Over 80% of Americans don’t have a gym membership. The gym market is split among low-cost gyms with limited equipment and amenities, specialty gyms (for disciplines including powerlifting, weightlifting, climbing, or CrossFit), and “fitness clubs” with extensive services and amenities including training, massage, swimming pools, and so on.
Planet Fitness hasn’t tried to woo the less than 20% of people who already want to go to the gym – it’s gone hard after the other 80%, people who don’t like gyms, feel anxious in gyms, and may feel a need for fitness activity but probably don’t have performance goals. Planet Fitness tries to make going to the gym a fun thing with oft-derided events like bagel days and pizza feeds. This approach has kept it in business for more than 20 years. Unfortunately, in its zeal to avoid judging people for not being fitness freaks, it’s swung pretty far in the other direction.
Someone who judges – you mean, like, someone who uses
pejorative slang terms to refer to other people?
In a New York Times article about Planet Fitness’s marketing, Steve Red, the chief creative officer of marketing agency Red Tettemer & Partners (responsible for Planet Fitness’s recent “gymtimidation” campaign), was quoted about the aspirational approach to promoting health clubs: “I’m never going to get to be that washboard-stomach, super-cut guy that I see in the Equinox ads,” he said, referring to the chain of upscale gyms. “There are a ton of gym brands that are all about being cut and sinewy and having a six-pack, but I would argue that approach is not aspirational — it’s inaccessible.” (A Gym for People Who Don’t Like Gyms).
Planet Fitness doesn’t try to attract people who are reaching for the stars, whether in sheer amounts of weight lifted (its gyms don’t have the equipment heavy lifters need for training) or “perfect” abs (some argue the food offerings are part of a strategy to keep members feeling “failed” in fitness goals).

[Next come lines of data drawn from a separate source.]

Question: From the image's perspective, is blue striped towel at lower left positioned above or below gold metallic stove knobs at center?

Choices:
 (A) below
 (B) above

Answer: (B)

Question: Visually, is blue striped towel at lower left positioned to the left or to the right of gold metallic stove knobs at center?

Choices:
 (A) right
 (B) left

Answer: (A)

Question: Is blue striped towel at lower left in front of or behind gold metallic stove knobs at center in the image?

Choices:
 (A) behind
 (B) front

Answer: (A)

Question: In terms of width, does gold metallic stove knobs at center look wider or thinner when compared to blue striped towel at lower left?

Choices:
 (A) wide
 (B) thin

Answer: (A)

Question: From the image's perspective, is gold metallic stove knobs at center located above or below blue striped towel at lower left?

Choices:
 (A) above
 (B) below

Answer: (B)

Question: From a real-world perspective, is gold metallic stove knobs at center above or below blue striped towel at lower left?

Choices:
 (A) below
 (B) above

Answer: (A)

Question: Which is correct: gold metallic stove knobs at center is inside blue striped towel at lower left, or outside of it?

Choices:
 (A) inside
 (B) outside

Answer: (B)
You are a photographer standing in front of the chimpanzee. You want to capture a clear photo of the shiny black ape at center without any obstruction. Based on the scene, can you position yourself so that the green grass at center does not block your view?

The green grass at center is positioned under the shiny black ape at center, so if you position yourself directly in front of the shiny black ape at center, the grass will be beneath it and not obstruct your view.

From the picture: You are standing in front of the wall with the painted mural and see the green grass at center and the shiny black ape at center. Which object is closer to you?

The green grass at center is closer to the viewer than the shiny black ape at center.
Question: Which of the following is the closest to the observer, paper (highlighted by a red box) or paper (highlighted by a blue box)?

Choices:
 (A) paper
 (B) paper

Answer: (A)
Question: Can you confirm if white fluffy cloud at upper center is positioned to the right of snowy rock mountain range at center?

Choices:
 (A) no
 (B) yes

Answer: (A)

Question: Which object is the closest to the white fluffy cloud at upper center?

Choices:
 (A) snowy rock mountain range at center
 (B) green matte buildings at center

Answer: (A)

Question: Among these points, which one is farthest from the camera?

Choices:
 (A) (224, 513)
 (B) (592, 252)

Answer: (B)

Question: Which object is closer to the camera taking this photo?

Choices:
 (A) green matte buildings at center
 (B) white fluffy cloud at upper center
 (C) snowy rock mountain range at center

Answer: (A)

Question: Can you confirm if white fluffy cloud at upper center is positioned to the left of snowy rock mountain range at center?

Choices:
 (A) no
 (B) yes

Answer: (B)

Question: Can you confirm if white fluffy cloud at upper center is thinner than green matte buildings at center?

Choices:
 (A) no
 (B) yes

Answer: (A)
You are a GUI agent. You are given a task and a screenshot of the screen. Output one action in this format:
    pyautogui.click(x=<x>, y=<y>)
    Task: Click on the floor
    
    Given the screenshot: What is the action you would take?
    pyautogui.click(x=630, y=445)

A place you can go to get a nice bit of exercise, indeed where food is not “the enemy,” is a nice idea for a fitness company – it would be nice to see it done well.
A wild lunk appears! From one of Planet Fitness’s ads
But nobody likes being insulted. People who love heavy weight training, in particular, love to bag on Planet Fitness – and it’s easy to understand, when Planet Fitness has explicitly insulted and derided them in ads meant to show what their gyms are not. The hostility Planet Fitness expresses toward powerlifters and other gymgoers is offensive and contemptible, but it touched a nerve in Planet Fitness’s target market, as its “we’re not a gym” branding has done for years.
This tension and cliquishness has always bothered me. Both sides say some pretty wrong things. The “gymtimidation” campaign, with its laughable stereotypes and overt hostility handily puts the lie to Planet Fitness’s claim of being a judgment-free zone, but a lot of responses in the fitness community haven’t exactly elevated the debate. Whenever I hear someone insult Planet Fitness members — not just the company’s marketing — as unrealistic or stuck in their own headspace, as weak-willed people that just need to suck it up and learn to work hard, I think, “You are the reason Planet Fitness exists.”